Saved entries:
BEGIN

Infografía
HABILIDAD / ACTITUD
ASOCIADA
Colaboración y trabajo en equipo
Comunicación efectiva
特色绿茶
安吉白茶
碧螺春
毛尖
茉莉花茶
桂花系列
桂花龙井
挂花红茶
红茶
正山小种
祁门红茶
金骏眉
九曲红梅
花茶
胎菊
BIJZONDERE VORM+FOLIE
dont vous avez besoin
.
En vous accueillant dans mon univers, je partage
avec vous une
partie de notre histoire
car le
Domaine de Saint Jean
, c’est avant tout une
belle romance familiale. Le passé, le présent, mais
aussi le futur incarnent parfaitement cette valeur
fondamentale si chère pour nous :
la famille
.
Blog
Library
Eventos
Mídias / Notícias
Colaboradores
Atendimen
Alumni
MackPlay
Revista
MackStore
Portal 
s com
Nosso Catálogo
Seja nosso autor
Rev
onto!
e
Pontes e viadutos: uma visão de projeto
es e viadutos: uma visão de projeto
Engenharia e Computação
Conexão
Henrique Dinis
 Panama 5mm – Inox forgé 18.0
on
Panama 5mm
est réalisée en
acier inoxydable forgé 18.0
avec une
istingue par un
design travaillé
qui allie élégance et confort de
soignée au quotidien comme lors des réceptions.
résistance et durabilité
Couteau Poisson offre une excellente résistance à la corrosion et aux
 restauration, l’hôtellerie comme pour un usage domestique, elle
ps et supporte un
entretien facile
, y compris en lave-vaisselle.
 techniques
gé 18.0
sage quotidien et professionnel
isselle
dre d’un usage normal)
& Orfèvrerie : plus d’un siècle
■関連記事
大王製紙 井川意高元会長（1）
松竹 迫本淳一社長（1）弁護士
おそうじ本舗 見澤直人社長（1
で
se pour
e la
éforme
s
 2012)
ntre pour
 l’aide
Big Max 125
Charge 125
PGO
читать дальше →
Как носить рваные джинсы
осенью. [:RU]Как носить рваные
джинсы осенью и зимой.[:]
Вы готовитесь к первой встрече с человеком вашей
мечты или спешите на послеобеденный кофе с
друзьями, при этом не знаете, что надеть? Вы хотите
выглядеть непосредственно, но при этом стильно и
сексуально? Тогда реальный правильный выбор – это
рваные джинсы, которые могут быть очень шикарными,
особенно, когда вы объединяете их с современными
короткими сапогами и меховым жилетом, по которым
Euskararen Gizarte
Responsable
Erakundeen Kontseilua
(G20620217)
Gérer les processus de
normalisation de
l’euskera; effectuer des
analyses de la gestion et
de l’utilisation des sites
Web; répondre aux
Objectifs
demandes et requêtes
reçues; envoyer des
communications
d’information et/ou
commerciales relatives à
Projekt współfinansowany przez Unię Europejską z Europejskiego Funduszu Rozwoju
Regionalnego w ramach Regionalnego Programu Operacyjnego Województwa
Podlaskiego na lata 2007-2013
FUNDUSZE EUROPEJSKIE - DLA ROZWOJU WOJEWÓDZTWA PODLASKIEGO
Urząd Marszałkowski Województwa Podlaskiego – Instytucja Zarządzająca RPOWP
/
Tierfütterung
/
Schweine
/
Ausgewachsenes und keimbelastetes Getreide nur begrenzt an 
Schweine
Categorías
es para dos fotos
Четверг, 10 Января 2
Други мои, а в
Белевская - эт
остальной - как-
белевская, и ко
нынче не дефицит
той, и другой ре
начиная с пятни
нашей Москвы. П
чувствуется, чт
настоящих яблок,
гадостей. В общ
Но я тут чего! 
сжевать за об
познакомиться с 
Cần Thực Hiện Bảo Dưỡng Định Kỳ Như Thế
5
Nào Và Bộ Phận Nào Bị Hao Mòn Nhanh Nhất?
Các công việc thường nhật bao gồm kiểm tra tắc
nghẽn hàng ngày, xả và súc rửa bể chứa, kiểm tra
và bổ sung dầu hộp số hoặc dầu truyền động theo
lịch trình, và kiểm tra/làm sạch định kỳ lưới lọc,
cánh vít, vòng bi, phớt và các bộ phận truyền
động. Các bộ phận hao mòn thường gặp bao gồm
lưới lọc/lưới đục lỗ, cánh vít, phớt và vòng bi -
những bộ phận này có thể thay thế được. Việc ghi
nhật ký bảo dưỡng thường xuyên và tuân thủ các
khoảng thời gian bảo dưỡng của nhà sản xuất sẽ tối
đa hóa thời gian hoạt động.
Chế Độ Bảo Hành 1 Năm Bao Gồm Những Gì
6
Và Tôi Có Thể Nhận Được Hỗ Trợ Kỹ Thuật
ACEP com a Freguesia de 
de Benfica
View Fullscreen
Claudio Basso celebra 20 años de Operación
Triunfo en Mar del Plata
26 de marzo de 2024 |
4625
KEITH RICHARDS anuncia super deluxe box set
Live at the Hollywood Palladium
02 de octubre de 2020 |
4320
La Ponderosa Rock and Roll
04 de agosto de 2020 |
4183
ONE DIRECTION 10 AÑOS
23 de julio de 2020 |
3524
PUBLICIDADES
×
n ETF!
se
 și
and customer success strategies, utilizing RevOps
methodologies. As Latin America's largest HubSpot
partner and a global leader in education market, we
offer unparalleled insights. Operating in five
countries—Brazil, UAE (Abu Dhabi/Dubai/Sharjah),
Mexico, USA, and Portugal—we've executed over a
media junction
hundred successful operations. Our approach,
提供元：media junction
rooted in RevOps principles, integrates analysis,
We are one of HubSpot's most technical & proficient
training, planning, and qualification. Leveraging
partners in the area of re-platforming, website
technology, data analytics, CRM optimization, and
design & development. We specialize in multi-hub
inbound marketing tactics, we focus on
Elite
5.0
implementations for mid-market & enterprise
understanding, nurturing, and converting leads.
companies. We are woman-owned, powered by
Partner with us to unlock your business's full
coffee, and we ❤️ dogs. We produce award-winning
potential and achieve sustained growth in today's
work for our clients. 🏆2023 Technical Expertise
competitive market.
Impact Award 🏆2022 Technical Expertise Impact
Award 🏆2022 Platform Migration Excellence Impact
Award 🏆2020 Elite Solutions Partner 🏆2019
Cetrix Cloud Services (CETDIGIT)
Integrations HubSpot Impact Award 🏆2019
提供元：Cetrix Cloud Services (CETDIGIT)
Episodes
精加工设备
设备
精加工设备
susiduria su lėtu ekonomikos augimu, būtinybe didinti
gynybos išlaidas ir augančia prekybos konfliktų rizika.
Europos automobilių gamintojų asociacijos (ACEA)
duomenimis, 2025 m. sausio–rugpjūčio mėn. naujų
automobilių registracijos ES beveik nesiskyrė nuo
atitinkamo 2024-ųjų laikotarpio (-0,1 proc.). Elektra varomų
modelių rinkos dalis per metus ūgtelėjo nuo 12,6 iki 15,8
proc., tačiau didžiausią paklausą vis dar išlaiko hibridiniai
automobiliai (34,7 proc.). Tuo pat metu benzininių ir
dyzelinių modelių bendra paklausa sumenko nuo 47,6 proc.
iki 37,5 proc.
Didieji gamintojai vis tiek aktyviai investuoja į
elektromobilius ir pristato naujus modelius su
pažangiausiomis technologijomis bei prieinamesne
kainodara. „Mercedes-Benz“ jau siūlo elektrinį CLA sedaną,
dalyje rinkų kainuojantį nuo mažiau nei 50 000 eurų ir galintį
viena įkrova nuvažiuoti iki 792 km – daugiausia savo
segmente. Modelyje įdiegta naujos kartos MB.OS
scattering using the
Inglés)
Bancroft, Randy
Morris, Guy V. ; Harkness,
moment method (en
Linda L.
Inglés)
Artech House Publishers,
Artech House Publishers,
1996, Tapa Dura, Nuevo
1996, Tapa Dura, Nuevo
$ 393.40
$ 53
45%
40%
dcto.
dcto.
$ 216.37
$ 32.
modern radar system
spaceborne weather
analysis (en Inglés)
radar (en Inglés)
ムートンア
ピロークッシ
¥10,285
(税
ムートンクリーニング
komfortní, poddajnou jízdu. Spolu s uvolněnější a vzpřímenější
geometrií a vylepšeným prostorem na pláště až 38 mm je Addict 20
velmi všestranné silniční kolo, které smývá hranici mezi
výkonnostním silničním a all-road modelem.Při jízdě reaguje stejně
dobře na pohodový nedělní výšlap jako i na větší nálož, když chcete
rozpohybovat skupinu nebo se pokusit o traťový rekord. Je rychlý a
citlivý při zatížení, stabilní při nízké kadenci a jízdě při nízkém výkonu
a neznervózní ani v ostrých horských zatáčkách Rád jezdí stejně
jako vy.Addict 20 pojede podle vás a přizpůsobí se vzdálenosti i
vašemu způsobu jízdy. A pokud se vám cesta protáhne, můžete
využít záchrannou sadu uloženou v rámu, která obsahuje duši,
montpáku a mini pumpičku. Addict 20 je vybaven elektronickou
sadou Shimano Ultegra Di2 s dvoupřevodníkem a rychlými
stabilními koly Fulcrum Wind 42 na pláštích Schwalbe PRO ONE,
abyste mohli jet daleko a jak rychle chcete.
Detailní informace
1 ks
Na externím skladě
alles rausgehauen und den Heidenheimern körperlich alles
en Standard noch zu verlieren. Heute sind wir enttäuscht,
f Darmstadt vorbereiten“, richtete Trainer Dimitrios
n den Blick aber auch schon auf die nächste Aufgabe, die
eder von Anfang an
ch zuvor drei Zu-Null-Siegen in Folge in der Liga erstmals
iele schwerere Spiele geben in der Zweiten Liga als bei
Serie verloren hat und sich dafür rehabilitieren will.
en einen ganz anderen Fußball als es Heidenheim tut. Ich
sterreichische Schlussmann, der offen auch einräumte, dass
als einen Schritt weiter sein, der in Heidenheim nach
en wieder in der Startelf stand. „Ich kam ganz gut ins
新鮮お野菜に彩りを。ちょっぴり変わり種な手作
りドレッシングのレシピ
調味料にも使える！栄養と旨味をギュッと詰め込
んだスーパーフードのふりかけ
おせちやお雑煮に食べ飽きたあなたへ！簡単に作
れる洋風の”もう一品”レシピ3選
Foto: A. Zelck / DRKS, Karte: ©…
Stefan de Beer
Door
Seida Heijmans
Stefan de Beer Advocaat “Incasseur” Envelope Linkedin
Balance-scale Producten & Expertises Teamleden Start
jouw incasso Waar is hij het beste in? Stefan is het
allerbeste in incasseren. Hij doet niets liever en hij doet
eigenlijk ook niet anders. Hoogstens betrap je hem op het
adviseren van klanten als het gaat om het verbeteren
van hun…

END

Requirement:
Rewrite the items starting at the first one and ending at the line that contains "est réalisée en", substituting "Journal" for "Blog" and leaving everything else unchanged.

Result for this exercise:
Infografía
HABILIDAD / ACTITUD
ASOCIADA
Colaboración y trabajo en equipo
Comunicación efectiva
特色绿茶
安吉白茶
碧螺春
毛尖
茉莉花茶
桂花系列
桂花龙井
挂花红茶
红茶
正山小种
祁门红茶
金骏眉
九曲红梅
花茶
胎菊
BIJZONDERE VORM+FOLIE
dont vous avez besoin
.
En vous accueillant dans mon univers, je partage
avec vous une
partie de notre histoire
car le
Domaine de Saint Jean
, c’est avant tout une
belle romance familiale. Le passé, le présent, mais
aussi le futur incarnent parfaitement cette valeur
fondamentale si chère pour nous :
la famille
.
Journal
Library
Eventos
Mídias / Notícias
Colaboradores
Atendimen
Alumni
MackPlay
Revista
MackStore
Portal 
s com
Nosso Catálogo
Seja nosso autor
Rev
onto!
e
Pontes e viadutos: uma visão de projeto
es e viadutos: uma visão de projeto
Engenharia e Computação
Conexão
Henrique Dinis
 Panama 5mm – Inox forgé 18.0
on
Panama 5mm
est réalisée en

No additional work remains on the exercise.